The university’s reckless insistence on retaining in-person instruction will no doubt continue to exacerbate the problem. With students still moving and gathering around campus under the new guidelines, the virus will still be able to spread between students and staff, and it has the potential to spread to new residence halls.
The experience of nearby Binghamton University offers a sharp warning. After a spike in cases, the university committed to only partial restrictions and insisted on keeping in-person classes in session. The result has been nearly 1,000 cases this semester. Binghamton University has also reported that they ran out of isolation housing for infected students. In the end, students were told to return to their dorm rooms to wait for an isolation room to be prepared, creating conditions for further spread in the dorms.
Another warning of what Pittsburgh may experience in the coming weeks is Pennsylvania State University. Penn State has also detected the UK variant among students and recorded 264 cases last week with a positivity rate of four percent. Cases have been steadily climbing for the past two weeks, and 223 students are currently in quarantine and isolation.
Centre County, Pennsylvania, where Penn State is located, has also seen a considerable rise in case numbers. The daily infections per 100,000 people more than doubled from 18 in the second week of March to over 44 today. Hospitalizations have also doubled from 11 on March 10 to 22 on March 26, highlighting that the rise in cases is not just affecting students.
The variant was detected through testing of wastewater samples, a common practice at universities used to test large groups of students using fewer resources. The sample in which the variant was detected was collected on March 7, a week before student cases doubled. Under these conditions it is likely that the virus may spread to a significant portion of the campus population if left unchecked.
Remarkably, unlike the University of Pittsbugh, Penn State has not responded with any additional restrictions. Instead, university administrators and health officials called on students to continue to social distance and wear masks. Despite issuing 381 sanctions on students for not wearing masks in public or violating restrictions on gatherings, there are no reported enforcement mechanisms for students to get tested.

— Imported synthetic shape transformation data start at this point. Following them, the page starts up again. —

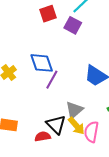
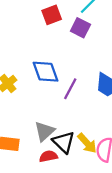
purple line: (52, 80) -> (70, 89), moved
gray triangle: (74, 110) -> (44, 131), moved

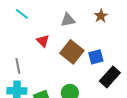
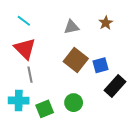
red triangle: (43, 41) -> (25, 49), moved, size x1.6
gray line: (18, 66) -> (30, 75), moved

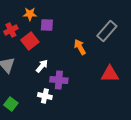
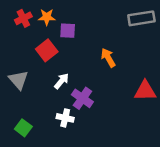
red cross: (11, 30) -> (23, 18), moved
gray rectangle: (107, 31) -> (141, 18), moved, turned 40
purple cross: (59, 80) -> (82, 98), turned 30

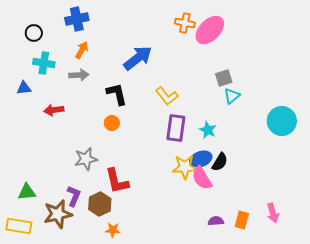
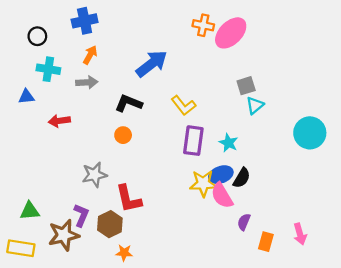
black L-shape: (117, 94) -> (129, 103), turned -55
purple semicircle: (216, 221) -> (244, 222), moved, turned -63

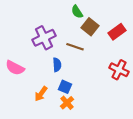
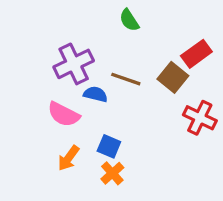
brown square: (90, 27) -> (173, 77), moved
blue semicircle: (57, 65) -> (96, 94), moved, turned -72
pink semicircle: (15, 68) -> (64, 114), moved

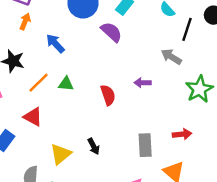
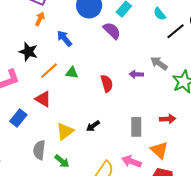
black line: (187, 29) -> (175, 31), turned 30
gray arrow: (171, 57) -> (159, 63), moved
black arrow: (94, 146) -> (93, 126), turned 80

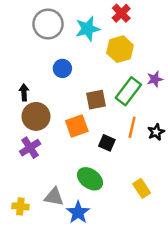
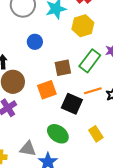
orange line: (132, 127) -> (93, 91), turned 60
black square: (107, 143) -> (72, 104), size x1.5
yellow rectangle: (142, 188) -> (96, 134), moved

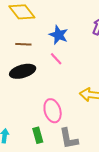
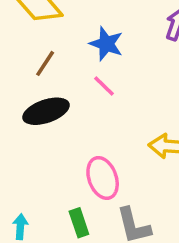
brown line: (23, 44) -> (45, 63), turned -56

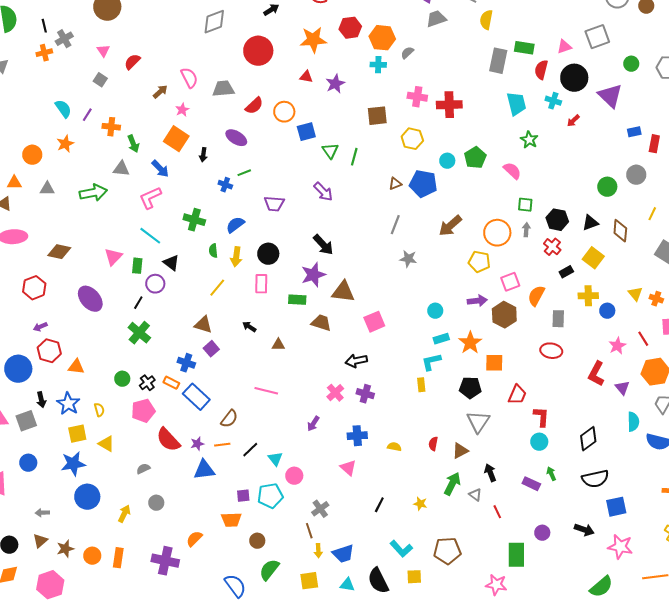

Penn State’s surveillance testing systems is also notably weak. Only one to two percent of the campus population is selected for surveillance testing each day, in contrast to other schools of similar size and stature, like the University of Illinois or Syracuse University, which have weekly testing regimes for each student.
Matt DiSanto, editor of Onward State, an unofficial student newspaper and blog, wrote: “As Penn State introduces more and more in-person events and experiences, the harder it’ll get to use an ‘off-ramp’ to deescalate student life. … We’ve survived nearly eight months without the college experience of years past already, and I’d happily continue if it meant fewer students unnecessarily contract COVID-19.”
He continued: “If Penn State can’t handle its COVID-19 outbreak, surrounding communities will hurt, too.”
These outbreaks at two of Pennsylvania’s largest universities with the presence of a more contagious variant is an alarming development in the fight against the pandemic. Even with the rate of vaccinations rising each day, it is quite possible that the new variants will cause a fourth spike in cases and deaths before the population can be fully vaccinated. If nothing is done to stop the spread of the virus, universities will once again act as vectors for their transmission to the wider community and accelerate the spread of the variant.